# GOAL:
Answer these questions from the passage below about Dreiser and An American Tragedy:
(a) Who received the 1930 Nobel Prize in literature?
(b) In what city does An American Tragedy open?
(c) Where is Uncle Samuel's factory?

# GIVEN TEXT:
·····

In 1930, Dreiser was nominated for the Nobel Prize in literature, but the award went to Sinclair Lewis, who praised Dreiser in his acceptance speech. Dreiser married Helen Patges Richardson on June 13, 1944. In 1945, the American Academy of Arts and Letters presented him with its Award of Merit. Dreiser died of a heart attack on December 28 of that year in Los Angeles.

Plot Summary

Book 1

An American Tragedy opens on a summer evening in Kansas City, Missouri, in the early years of the twentieth century. Dreiser introduces twelve-year-old Clyde Griffiths along with his family: his father, Asa, and mother, Elvira, poor evangelists who run a mission in a shabby part of the city; and his two sisters and one brother. From the beginning, Clyde is antagonistic toward his parents' beliefs and activities. He is entranced by the material world that his parents shun. As a teenager, Clyde gets a series of jobs in increasingly glamorous settings—from streetcorner (as a newsboy) to department store basement to drugstore to upscale hotel—that take him farther and farther from his parents' dingy life. All the while, Clyde daydreams about his rich Uncle Samuel who owns a factory in Lycurgus, New York.

·····

(Dataset records)

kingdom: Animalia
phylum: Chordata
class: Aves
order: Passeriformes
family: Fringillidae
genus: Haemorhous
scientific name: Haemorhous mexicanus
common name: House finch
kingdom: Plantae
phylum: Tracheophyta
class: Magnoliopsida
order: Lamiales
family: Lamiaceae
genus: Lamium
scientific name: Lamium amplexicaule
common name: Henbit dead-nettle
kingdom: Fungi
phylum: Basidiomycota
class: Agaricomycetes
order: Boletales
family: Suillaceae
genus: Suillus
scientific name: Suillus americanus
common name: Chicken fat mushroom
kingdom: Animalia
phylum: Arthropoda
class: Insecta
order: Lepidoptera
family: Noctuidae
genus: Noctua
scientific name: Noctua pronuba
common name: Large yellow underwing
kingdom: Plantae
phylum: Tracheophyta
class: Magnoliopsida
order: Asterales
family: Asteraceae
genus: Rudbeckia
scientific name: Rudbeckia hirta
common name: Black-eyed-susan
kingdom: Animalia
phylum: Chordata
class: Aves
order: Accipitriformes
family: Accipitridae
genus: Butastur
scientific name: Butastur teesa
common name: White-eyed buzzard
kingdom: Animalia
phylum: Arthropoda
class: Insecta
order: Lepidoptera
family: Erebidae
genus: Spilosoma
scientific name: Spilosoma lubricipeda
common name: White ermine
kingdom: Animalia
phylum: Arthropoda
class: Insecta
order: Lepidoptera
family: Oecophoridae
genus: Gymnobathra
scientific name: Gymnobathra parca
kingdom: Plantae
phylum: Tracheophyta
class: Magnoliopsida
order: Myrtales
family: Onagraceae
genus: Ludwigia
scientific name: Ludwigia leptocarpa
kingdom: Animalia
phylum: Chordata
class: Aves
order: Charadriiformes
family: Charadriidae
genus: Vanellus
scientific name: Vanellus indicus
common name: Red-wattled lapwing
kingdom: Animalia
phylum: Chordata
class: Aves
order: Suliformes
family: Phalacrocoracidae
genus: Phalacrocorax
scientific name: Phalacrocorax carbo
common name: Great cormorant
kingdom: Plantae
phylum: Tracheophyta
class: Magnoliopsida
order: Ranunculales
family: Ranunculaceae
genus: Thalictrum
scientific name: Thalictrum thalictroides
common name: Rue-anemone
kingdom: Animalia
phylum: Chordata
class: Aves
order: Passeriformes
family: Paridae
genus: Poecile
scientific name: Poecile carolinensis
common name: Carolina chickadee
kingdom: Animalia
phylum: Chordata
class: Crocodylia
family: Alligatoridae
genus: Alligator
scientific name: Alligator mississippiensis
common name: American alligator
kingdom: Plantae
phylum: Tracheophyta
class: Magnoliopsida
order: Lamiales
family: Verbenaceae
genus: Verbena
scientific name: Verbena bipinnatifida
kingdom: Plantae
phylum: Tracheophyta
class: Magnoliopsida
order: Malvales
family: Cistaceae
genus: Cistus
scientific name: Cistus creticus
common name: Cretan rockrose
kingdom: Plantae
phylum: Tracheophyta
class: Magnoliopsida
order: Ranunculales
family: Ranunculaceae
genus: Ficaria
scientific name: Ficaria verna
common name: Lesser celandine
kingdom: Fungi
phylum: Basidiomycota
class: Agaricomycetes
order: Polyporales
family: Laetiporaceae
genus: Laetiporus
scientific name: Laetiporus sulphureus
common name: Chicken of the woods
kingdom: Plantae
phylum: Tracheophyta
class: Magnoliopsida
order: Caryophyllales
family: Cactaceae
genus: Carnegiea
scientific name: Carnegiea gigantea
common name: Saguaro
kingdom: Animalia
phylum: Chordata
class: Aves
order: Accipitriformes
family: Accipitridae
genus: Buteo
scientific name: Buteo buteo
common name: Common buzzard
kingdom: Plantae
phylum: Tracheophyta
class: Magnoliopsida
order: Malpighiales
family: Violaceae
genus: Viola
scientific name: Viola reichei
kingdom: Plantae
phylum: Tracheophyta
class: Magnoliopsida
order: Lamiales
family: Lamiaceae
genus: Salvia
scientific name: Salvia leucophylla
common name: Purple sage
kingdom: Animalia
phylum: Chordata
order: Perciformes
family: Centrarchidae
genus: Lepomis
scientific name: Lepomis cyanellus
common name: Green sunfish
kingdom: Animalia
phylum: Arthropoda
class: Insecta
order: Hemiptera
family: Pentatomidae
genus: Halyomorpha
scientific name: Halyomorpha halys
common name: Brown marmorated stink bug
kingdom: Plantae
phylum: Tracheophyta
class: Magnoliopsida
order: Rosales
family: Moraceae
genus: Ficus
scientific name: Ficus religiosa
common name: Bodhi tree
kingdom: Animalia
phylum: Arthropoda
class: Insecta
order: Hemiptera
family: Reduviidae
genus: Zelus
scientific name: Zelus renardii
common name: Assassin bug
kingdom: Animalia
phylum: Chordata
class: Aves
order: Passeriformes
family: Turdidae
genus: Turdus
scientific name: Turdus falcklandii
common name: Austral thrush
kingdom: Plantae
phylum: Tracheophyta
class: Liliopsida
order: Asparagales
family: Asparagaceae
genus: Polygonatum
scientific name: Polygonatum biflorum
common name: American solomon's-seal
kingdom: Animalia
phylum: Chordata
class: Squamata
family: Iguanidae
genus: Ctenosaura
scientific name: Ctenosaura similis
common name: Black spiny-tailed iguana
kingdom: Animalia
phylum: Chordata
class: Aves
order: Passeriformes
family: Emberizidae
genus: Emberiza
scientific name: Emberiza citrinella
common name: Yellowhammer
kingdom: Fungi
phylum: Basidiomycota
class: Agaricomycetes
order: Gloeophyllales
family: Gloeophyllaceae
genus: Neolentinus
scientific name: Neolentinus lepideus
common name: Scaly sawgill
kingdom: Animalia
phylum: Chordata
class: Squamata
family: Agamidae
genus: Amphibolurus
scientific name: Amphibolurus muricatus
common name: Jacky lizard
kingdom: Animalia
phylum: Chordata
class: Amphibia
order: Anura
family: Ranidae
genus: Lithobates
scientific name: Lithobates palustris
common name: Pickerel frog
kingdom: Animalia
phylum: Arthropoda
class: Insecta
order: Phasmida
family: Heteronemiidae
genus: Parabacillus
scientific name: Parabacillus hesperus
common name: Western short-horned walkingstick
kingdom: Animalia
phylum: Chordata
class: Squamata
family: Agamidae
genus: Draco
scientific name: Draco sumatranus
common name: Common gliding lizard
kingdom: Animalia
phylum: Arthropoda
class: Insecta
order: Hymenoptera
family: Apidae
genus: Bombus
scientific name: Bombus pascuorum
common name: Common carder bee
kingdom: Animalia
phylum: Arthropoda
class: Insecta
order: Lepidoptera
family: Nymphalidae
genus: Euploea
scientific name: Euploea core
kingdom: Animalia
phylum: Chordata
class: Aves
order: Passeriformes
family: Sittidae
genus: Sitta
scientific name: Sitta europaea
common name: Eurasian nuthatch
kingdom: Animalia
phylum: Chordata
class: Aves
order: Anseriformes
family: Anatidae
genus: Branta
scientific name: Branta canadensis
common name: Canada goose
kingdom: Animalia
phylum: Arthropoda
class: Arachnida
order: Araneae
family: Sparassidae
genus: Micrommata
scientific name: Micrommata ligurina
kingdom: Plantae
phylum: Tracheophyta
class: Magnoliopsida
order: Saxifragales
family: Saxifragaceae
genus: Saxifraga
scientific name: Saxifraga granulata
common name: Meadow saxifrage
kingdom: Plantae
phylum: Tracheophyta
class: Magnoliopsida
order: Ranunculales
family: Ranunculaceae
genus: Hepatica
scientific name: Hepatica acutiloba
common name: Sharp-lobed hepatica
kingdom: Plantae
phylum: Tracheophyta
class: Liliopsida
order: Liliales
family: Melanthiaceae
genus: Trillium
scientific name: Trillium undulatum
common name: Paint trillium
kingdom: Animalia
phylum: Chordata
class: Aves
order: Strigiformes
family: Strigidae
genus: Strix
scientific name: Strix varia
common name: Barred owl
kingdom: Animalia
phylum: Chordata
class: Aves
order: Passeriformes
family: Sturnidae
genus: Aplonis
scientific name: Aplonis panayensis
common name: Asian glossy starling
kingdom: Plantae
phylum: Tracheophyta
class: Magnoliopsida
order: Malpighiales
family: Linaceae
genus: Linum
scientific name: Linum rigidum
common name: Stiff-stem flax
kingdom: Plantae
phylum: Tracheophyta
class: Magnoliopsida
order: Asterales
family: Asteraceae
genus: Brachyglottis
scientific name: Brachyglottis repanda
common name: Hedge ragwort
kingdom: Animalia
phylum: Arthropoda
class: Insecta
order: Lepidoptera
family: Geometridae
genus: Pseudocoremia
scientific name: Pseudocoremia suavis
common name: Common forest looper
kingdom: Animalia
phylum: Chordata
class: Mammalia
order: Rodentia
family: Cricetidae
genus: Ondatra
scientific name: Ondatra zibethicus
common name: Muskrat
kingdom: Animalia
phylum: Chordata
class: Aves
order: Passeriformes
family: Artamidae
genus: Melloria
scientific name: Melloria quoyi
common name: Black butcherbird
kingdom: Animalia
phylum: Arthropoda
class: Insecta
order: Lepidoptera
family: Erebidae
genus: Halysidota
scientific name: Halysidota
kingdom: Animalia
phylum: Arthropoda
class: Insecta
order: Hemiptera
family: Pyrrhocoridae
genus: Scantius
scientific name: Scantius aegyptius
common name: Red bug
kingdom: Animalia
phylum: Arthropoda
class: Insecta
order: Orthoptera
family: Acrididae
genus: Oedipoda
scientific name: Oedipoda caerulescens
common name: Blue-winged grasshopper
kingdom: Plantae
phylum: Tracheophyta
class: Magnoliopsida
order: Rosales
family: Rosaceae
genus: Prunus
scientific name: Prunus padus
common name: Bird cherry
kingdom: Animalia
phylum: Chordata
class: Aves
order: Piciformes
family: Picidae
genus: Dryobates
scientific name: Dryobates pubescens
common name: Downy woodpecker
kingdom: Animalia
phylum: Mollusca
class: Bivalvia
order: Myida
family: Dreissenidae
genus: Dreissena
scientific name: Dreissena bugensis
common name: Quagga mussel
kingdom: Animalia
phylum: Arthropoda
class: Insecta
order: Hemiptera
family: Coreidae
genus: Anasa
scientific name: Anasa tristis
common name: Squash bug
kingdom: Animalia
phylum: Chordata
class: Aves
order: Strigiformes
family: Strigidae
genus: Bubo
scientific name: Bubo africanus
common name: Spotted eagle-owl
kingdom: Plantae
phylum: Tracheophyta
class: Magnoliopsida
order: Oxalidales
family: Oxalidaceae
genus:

·····

# SOLUTION TO THIS EXERCISE:
(a) Sinclair Lewis
(b) Kansas City, Missouri
(c) Lycurgus, New York